> WORK REQUIRED: The word "Riho" may appear in some of the lines below. State how many lines contain it, and write only that number.

> INFORMATION PROVIDED:
▼

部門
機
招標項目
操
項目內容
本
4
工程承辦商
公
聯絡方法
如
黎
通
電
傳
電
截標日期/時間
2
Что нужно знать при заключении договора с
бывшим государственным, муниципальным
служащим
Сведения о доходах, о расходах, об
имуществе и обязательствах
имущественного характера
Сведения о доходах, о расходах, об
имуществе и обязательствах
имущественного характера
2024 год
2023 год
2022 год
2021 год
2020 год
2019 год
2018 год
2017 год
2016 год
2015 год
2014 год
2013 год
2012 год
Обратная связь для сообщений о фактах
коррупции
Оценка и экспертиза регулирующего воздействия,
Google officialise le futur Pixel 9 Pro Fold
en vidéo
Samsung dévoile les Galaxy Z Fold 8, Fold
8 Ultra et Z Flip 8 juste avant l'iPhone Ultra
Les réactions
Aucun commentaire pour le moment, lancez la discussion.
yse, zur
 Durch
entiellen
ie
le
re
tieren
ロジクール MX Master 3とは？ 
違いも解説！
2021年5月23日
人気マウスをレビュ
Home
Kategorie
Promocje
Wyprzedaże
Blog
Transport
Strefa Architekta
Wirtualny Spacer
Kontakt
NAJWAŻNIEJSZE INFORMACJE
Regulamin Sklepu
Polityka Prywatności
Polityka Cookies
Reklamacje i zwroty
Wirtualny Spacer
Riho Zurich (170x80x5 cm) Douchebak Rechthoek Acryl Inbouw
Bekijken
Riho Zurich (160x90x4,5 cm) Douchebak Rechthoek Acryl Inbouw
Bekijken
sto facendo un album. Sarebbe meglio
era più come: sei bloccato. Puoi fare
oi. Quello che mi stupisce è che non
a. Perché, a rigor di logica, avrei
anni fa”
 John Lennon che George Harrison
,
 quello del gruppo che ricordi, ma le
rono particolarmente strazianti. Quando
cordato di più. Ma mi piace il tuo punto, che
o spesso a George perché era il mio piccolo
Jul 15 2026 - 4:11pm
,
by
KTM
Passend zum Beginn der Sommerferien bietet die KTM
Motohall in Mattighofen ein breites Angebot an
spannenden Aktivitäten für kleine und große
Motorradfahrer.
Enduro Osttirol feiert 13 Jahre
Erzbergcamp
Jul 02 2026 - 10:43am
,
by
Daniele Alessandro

▲

> ANSWER AREA: 2